Segment Start: EXERCISE TEXT

To talk about the future, you know I'm going to start with the past and work my way there slowly. Feel free to skip a few paragraphs.

Lactase supplements were invented in 1964 by a Dutch company then known as Gist-Brocades. Happy 50th lactase! I don't know what market they were aiming for, since hardly anybody outside of a tiny community of researchers knew about the existence of lactose intolerance, but with high hopes and no fanfare whatsoever the company put out a product called Maxilact. The first Maxilact was a powder that could be added to fresh milk to break down the lactose into glucose and galactose, both simple sugars that the body can easily digest. America got introduced to lactase in the 1970s, when Alan Kligerman bought the rights and started a company now known as Lactaid. Lactase pills are now so common in every supermarket, pharmacy, and discount store that they don't really need much in the way of advertising. Same with lactose-free milks, which use a liquid solution of lactase to break down the lactose before it reaches your body. They can be found everywhere, too, with most major supermarket chains having their own house brand alongside of regional and national lactose-free milk brands.

Today lactose-free worlds is super-shiny indeed compared to the world of 1978, when I learned I was lactose intolerant. I didn't even hear about Lactaid pills until 1984. Milks arrived later, and they started as 80% or 90% lactose-reduced. True 100% lactose-free milks are newer still.

So what can be greater than 100% lactose-free milk in a dozen different varieties? How does better-tasting 100% lactose-free milk sound?

Milk that's had lactase added to it apparently has a problem, a problem named arylsulfatase. Don't feel bad if you've never heard of it. I never heard of it either and I've been studying the field for 36 years. But there it is in Elsevier's Encyclopedia of Dairy Sciences (Second Edition) from 2011. I'm sure it's a steal at $1136 for the ebook edition but fortunately this particular page is available at Google Books. Here's the science:

[T]he development of off-flavor in lactase-treated UHT (Ultra High Temperature pasteurized) milk is related to the accumulation of ρ-cresol - which when present in minute quantities leads to a severe "medical" or "animal" off-flavor. It was discovered that ther accumulation of ρ-cresol in UHT milk was due to the hydrolysis of sulfanated cresol, which is naturally present in milk, by the enzyme arylsuflanase. Arylsulfanase was introduced in the milk as a side activity in the lactase enzyme preparation, and was found to be present in all commercial neutral lactases. DSM Food-Specialties has recently selected a K. lactis strain [of the yeast used to manufacture lactase] that is devoid of arylsulfanase activity.
Who is DSM Food-Specialties? None other than the current parent company of Maxilact. It's taken a while, but Maxilact just put out a press release announcing that a European patent for this new strain of lactase has been granted.
The patent relates to a lactase enzyme, which is free from arylsulfatase. Arylsulfatase is an impurity found in lactase that converts components naturally present in milk to cause off-flavor in lactose-free dairy products, resulting in a limited shelf life. Adding arylsulfatase-free Maxilact® to a dairy formulation ensures that off-flavor development is no longer an issue and the shelf life can be extended.

Segment End: EXERCISE TEXT
Segment Start: SUPPLIED MATERIAL

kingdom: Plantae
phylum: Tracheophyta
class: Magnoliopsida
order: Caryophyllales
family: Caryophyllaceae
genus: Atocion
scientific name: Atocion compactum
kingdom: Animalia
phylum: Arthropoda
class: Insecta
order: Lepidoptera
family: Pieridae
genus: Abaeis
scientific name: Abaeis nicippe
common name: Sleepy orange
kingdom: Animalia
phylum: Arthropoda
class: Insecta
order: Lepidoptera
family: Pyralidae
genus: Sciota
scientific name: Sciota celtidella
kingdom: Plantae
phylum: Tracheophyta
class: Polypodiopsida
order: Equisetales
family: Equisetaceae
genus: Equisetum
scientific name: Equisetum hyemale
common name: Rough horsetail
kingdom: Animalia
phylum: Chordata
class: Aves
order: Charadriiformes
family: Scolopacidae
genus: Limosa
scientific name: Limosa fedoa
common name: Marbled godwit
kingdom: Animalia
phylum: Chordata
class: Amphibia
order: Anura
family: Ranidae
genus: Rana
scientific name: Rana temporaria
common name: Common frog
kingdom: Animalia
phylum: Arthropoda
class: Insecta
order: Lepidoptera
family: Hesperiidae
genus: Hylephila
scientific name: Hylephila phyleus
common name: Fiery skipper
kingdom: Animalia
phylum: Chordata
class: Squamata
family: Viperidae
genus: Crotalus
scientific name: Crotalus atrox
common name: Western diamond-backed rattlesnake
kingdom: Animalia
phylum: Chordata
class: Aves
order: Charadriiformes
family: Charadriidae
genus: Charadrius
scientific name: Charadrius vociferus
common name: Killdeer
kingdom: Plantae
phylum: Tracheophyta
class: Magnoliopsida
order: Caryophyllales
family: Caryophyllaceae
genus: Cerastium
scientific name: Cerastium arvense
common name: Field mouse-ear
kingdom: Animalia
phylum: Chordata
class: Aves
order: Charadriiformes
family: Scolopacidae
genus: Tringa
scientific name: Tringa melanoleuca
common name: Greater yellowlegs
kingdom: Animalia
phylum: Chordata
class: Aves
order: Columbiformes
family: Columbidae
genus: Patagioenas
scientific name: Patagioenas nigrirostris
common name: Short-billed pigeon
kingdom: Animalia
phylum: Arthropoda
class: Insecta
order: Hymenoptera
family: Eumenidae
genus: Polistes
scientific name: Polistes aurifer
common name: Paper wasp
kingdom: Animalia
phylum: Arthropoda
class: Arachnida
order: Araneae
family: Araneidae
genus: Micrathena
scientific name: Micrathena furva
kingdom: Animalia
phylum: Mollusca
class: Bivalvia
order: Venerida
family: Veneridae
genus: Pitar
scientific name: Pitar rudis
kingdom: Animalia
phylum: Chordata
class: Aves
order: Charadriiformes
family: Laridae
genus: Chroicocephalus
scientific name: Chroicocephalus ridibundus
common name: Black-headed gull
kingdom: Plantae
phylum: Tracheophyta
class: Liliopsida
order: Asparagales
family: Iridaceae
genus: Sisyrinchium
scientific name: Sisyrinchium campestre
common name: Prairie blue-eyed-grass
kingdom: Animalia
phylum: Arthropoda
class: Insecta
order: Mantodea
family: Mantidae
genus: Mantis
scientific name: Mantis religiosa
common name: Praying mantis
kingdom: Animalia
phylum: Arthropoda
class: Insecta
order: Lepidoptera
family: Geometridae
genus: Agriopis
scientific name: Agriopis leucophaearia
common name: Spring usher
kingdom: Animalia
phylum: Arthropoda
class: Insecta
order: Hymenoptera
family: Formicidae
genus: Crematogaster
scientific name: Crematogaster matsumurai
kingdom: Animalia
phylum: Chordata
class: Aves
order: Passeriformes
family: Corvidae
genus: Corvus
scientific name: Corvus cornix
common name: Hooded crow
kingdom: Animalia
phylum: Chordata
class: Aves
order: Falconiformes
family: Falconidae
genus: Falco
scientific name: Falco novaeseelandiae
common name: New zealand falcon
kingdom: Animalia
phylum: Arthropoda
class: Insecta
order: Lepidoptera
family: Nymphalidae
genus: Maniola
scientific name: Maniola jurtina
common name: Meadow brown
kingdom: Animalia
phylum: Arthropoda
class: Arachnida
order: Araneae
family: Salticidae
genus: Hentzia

Segment End: SUPPLIED MATERIAL

- WORK TO COMPLETE
**A.** According to the text on lactase, in what year were lactase supplements invented, and by which company?
**B.** Reproduce the part of the text on lactase starting with "Who is DSM Food-Specialties?" and going on through "can be extended.".

- SOLUTIONS BY TASK
**A.** In 1964, by a Dutch company then known as Gist-Brocades.

**B.**
Who is DSM Food-Specialties? None other than the current parent company of Maxilact. It's taken a while, but Maxilact just put out a press release announcing that a European patent for this new strain of lactase has been granted.
The patent relates to a lactase enzyme, which is free from arylsulfatase. Arylsulfatase is an impurity found in lactase that converts components naturally present in milk to cause off-flavor in lactose-free dairy products, resulting in a limited shelf life. Adding arylsulfatase-free Maxilact® to a dairy formulation ensures that off-flavor development is no longer an issue and the shelf life can be extended.